Photo: Philippe Du Berger Creative Commons Le livre de Mary Anne Poutanen montre des femmes, des épouses, des sœurs qui vont au marché et ont des relations sociales normales : elles prennent part à la société montréalaise.

Pour ses travaux pionniers sur la prostitution des femmes dans le Montréal du XIXe siècle, l’historienne Mary Anne Poutanen vient de remporter le prix Lionel-Groulx, un des plus importants du genre. « Je ne savais même pas que j’étais en nomination. Beyond Brutal Passions n’est pas traduit encore en français. Nous cherchons un éditeur. Mais des prix que j’ai remportés dans ma carrière, c’est vraiment celui qui me fait le plus plaisir : c’est un prix québécois pour un sujet québécois. »

On a beaucoup écrit sur les prostituées au fil du temps, mais presque rien sur la prostitution à Montréal au début du XIXe siècle. Elle y est pourtant florissante. En 1842, la ville compte 40 400 habitants.
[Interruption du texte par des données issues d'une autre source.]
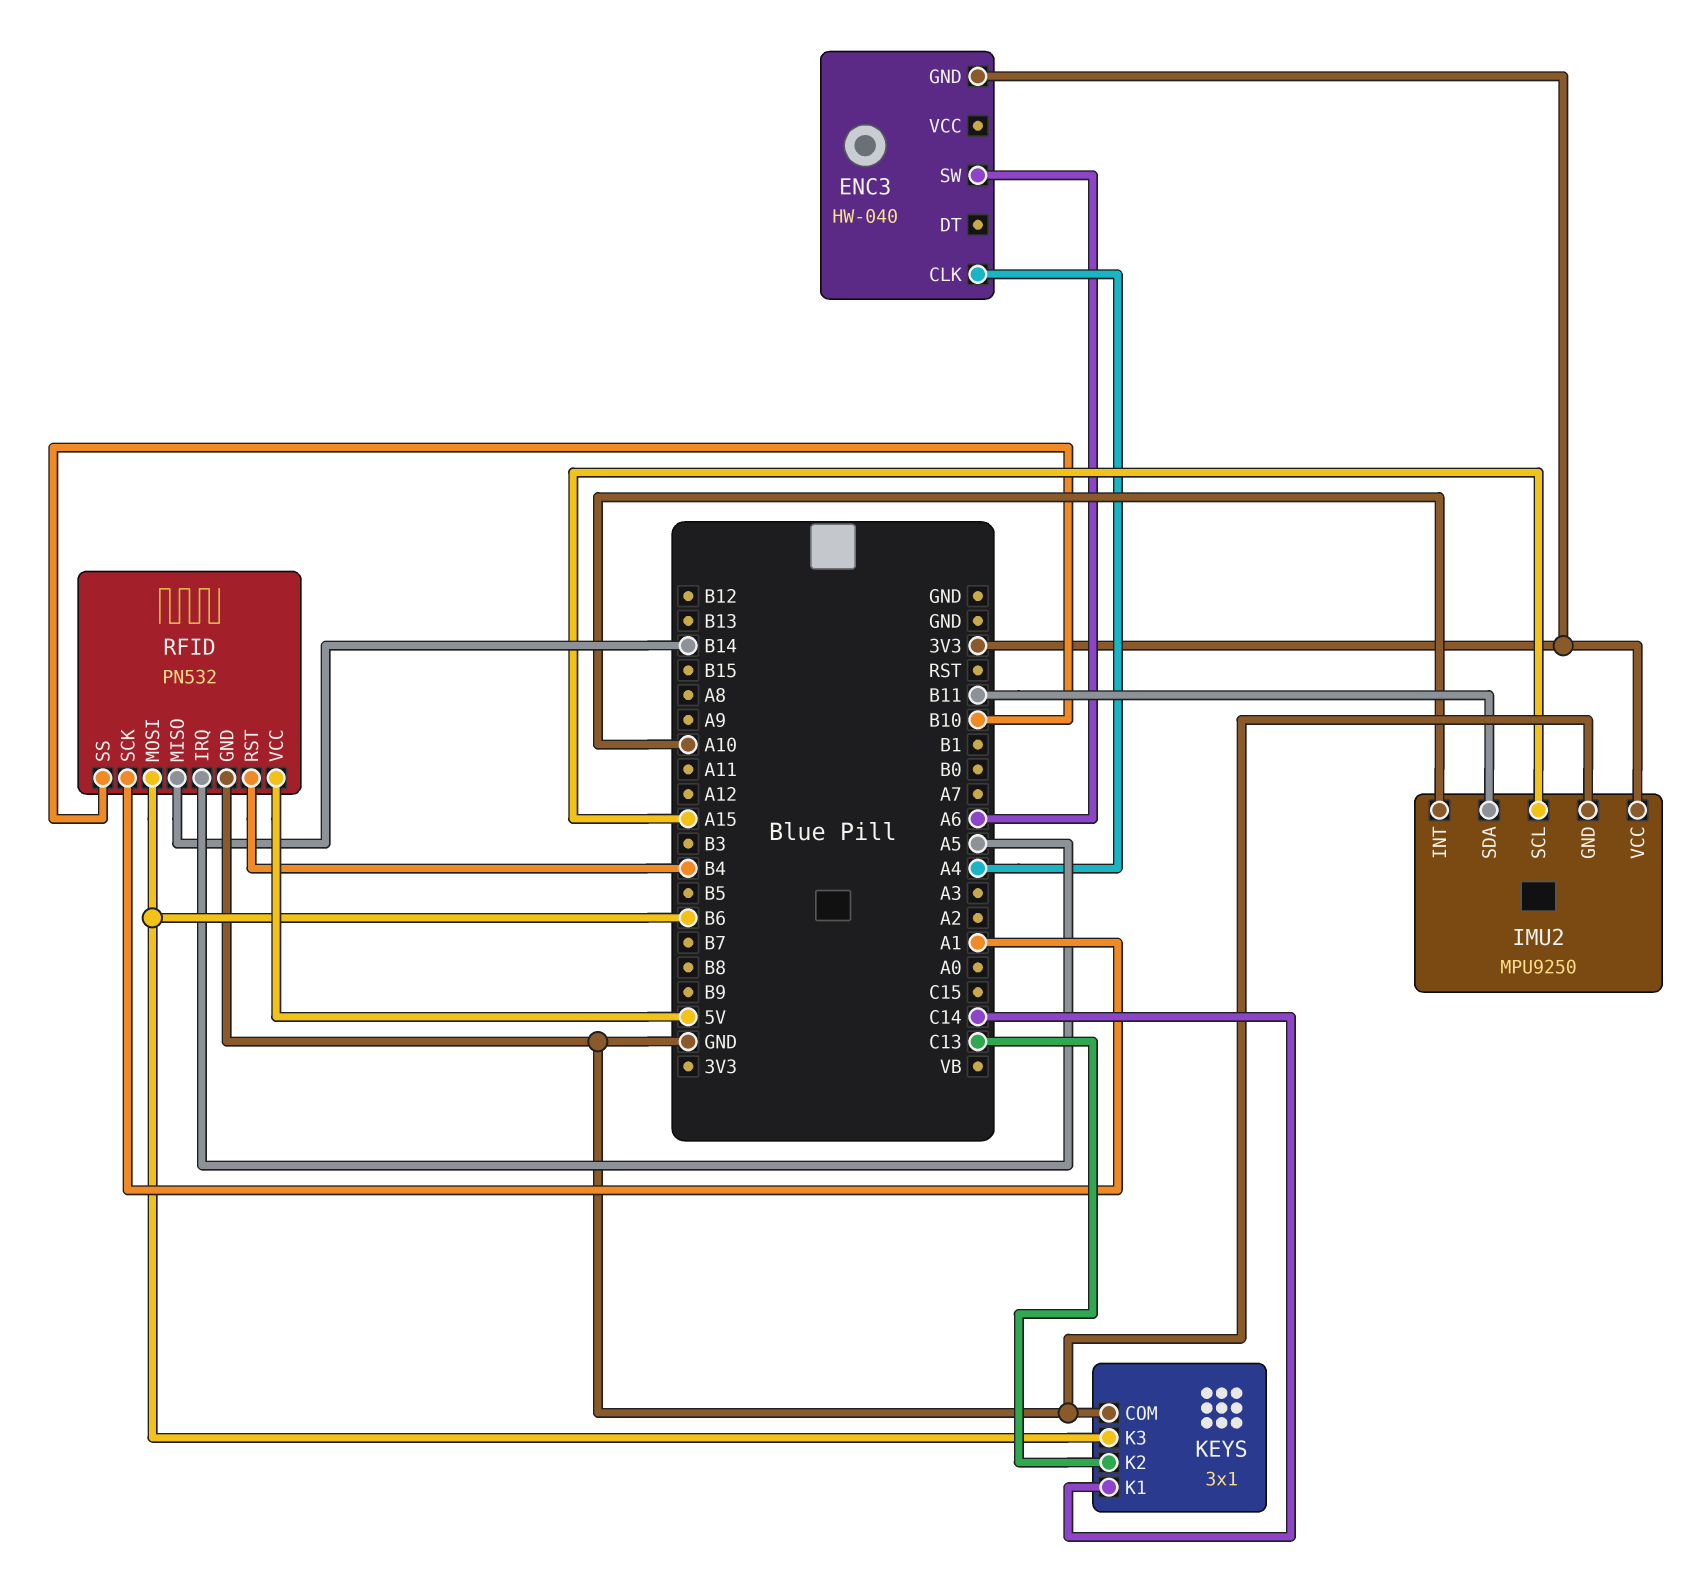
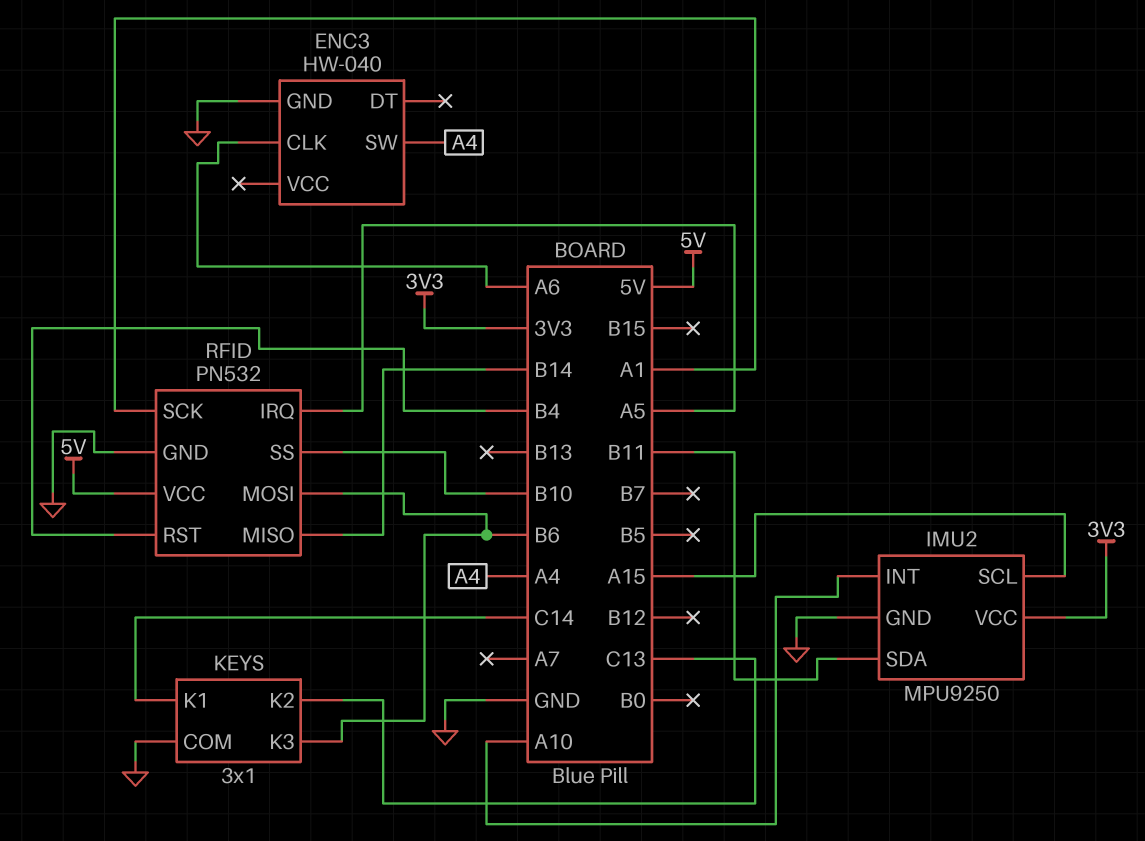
ENC3 pin CLK: A4 -> A6
ENC3 pin GND: 3V3 -> GND
ENC3 pin SW: A6 -> A4

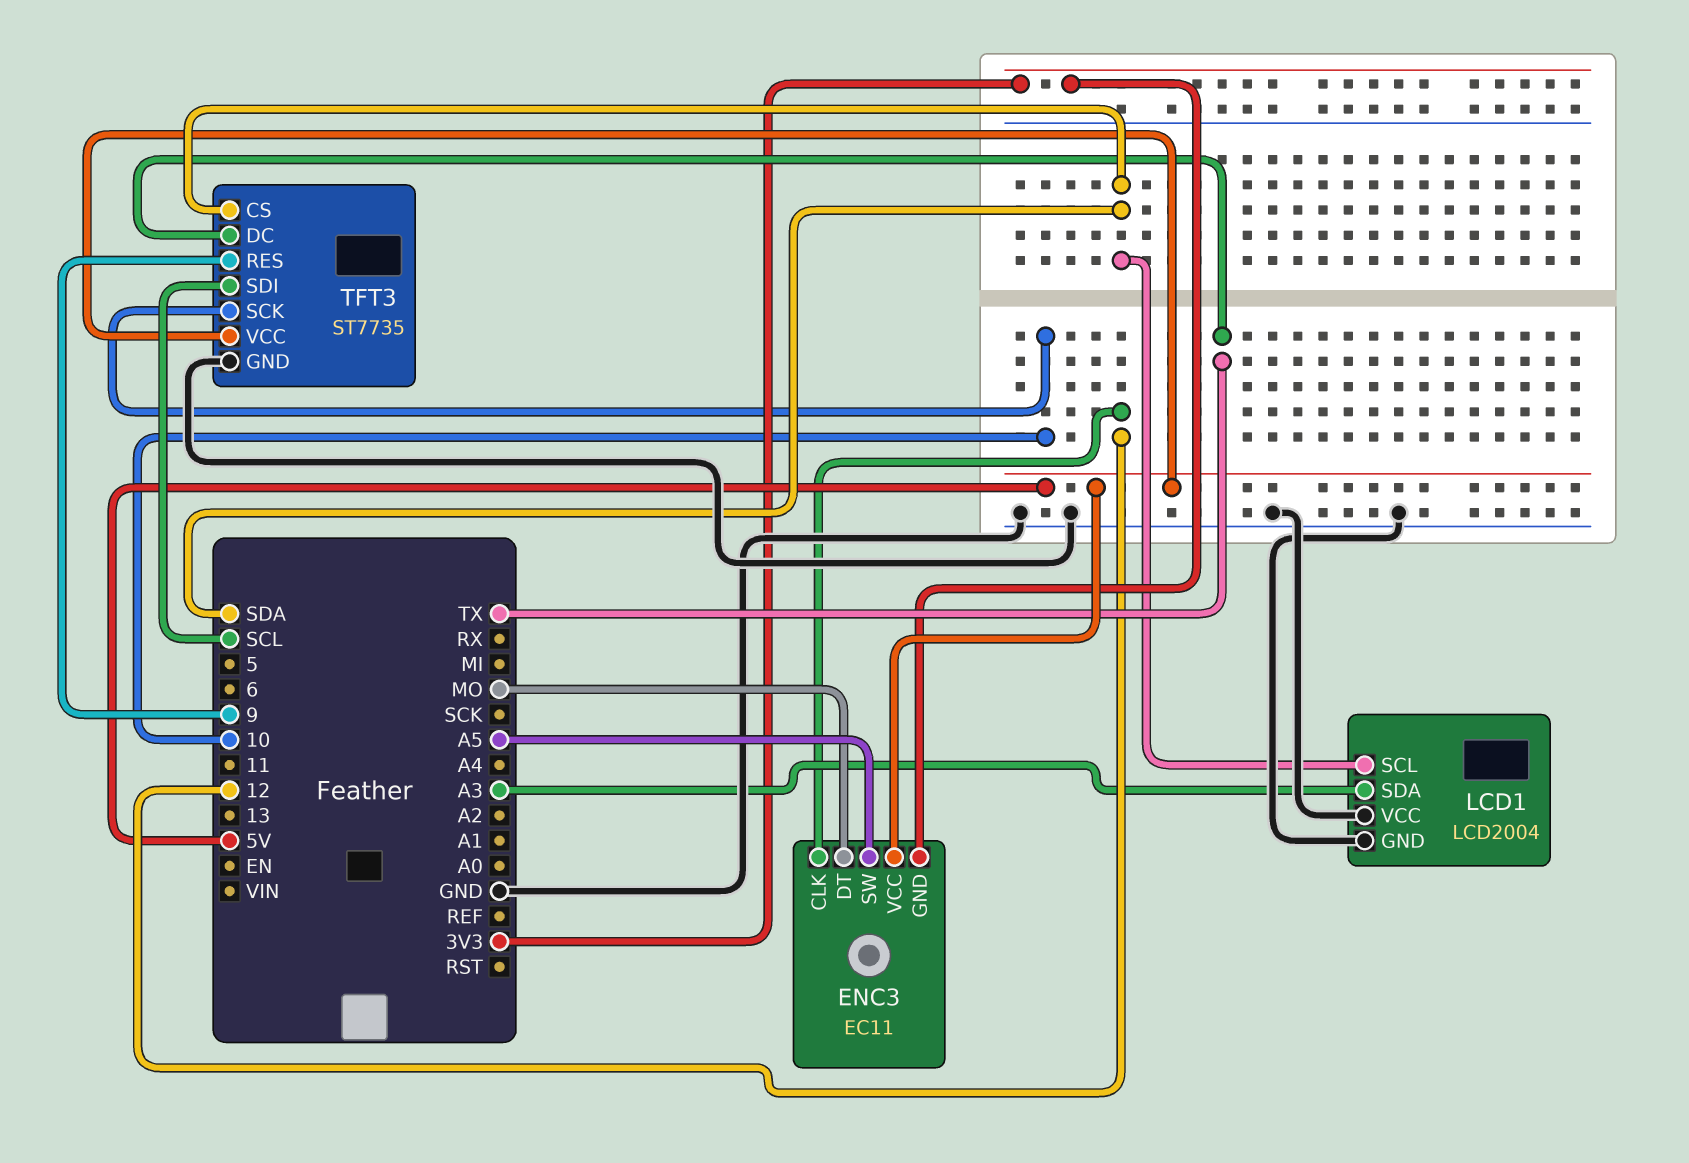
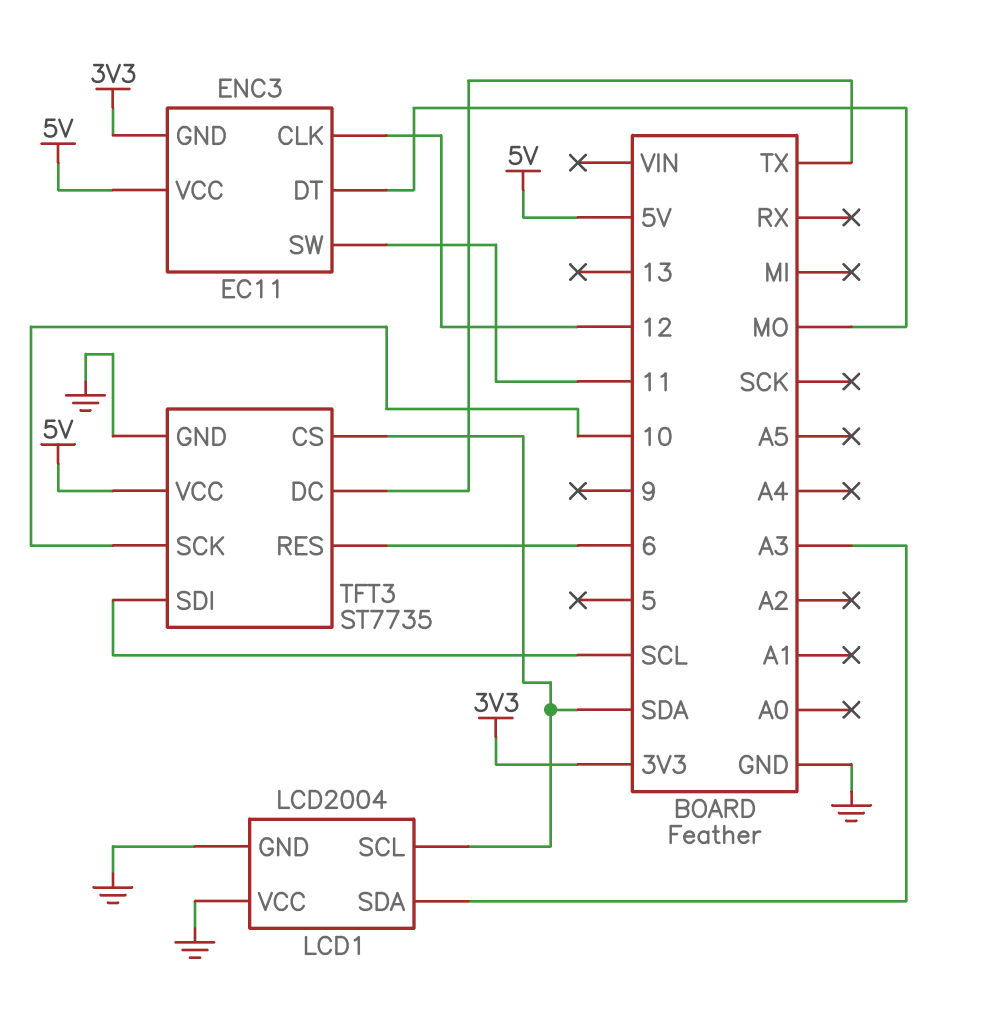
ENC3 pin SW: A5 -> 11
TFT3 pin RES: 9 -> 6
L’historienne a trouvé 2000 femmes qui ont laissé des traces d’une manière ou d’une autre pour des activités publiques liées au commerce de leur sexualité. Mais ce n’est certainement pas ce qui fait l’intérêt des travaux de Mary Anne Poutanen, qui s’intéresse par ailleurs aux tavernes, à l’alcool et à la place des femmes dans un monde en mutation au XIXe siècle.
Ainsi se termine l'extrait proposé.